**Exercise goal**
Revise the rows below so that every "city" becomes "town", with everything else left unchanged. Leave out the pictures.

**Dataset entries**
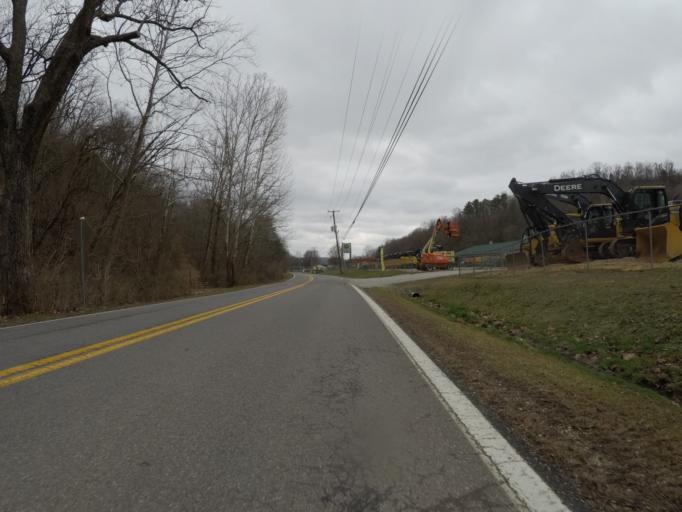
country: US
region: West Virginia
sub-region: Cabell County
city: Barboursville
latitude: 38.4328
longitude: -82.2942
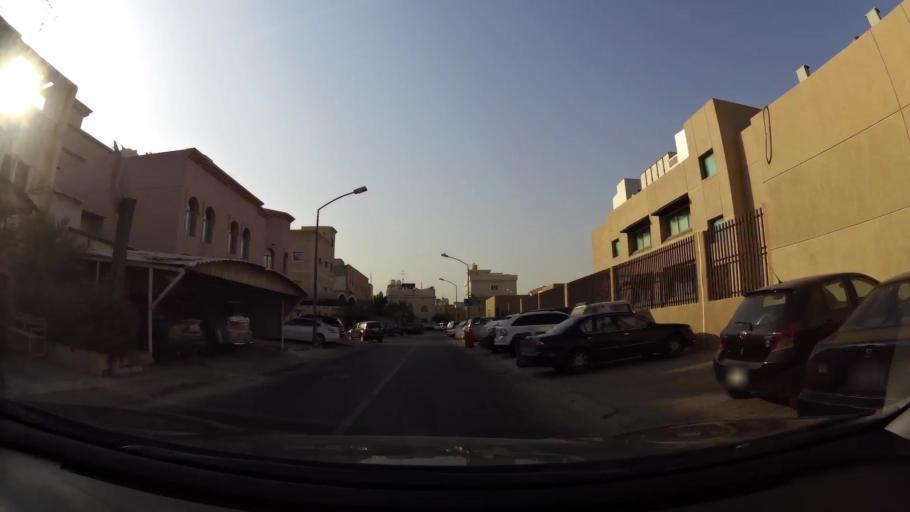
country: KW
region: Al Asimah
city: Ad Dasmah
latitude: 29.3638
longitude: 47.9988
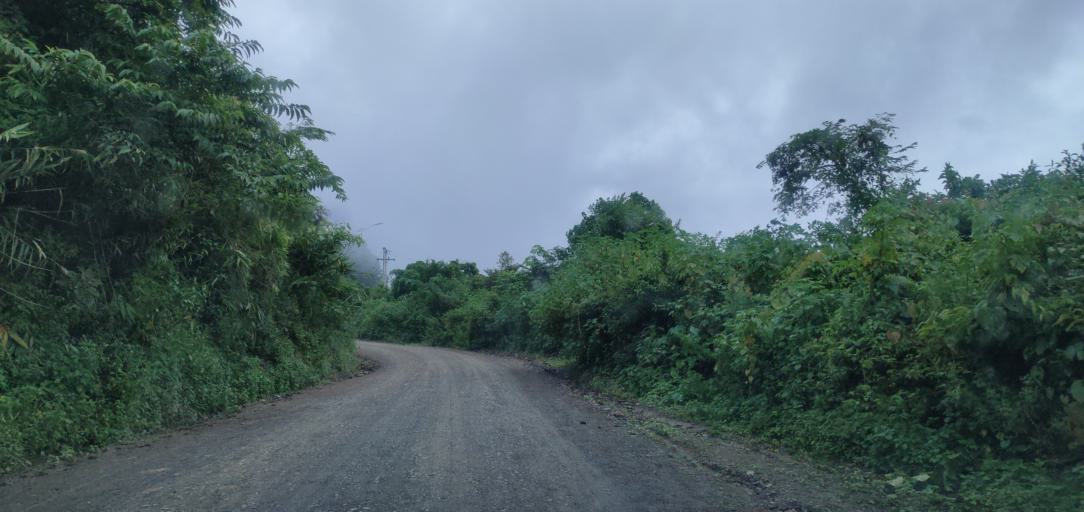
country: LA
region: Phongsali
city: Phongsali
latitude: 21.4516
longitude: 102.1623
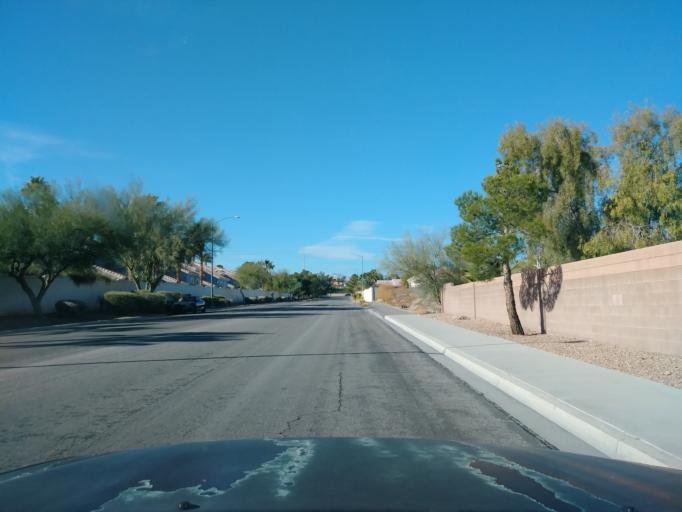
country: US
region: Nevada
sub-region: Clark County
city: Spring Valley
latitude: 36.1459
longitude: -115.2749
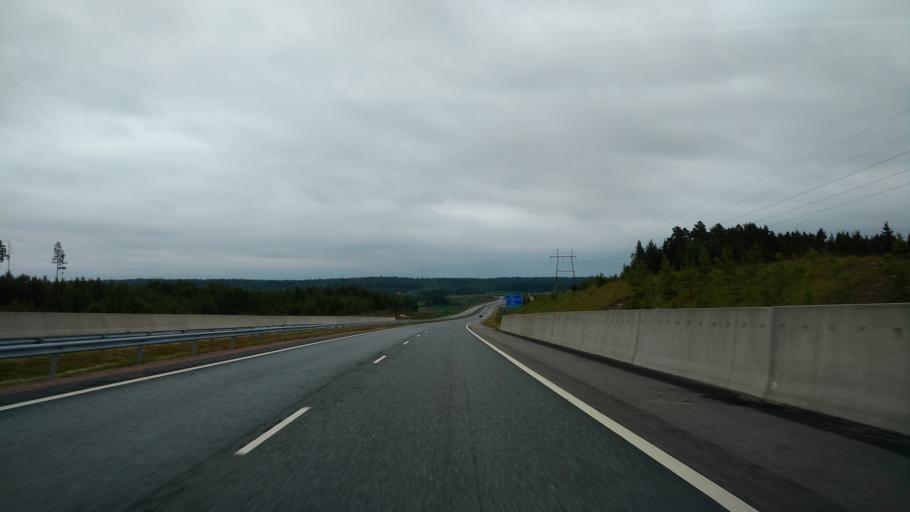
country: FI
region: Varsinais-Suomi
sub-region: Salo
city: Kiikala
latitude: 60.3919
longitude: 23.5598
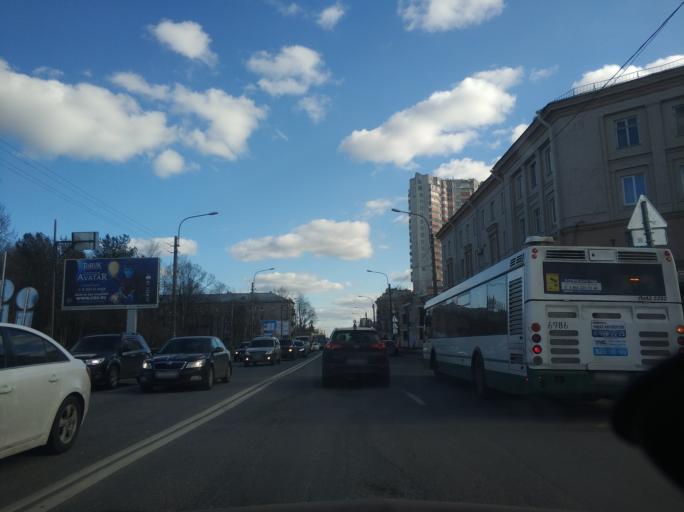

**Solution below**
country: US
region: West Virginia
sub-region: Cabell County
town: Barboursville
latitude: 38.4328
longitude: -82.2942
country: KW
region: Al Asimah
town: Ad Dasmah
latitude: 29.3638
longitude: 47.9988
country: LA
region: Phongsali
town: Phongsali
latitude: 21.4516
longitude: 102.1623
country: US
region: Nevada
sub-region: Clark County
town: Spring Valley
latitude: 36.1459
longitude: -115.2749
country: FI
region: Varsinais-Suomi
sub-region: Salo
town: Kiikala
latitude: 60.3919
longitude: 23.5598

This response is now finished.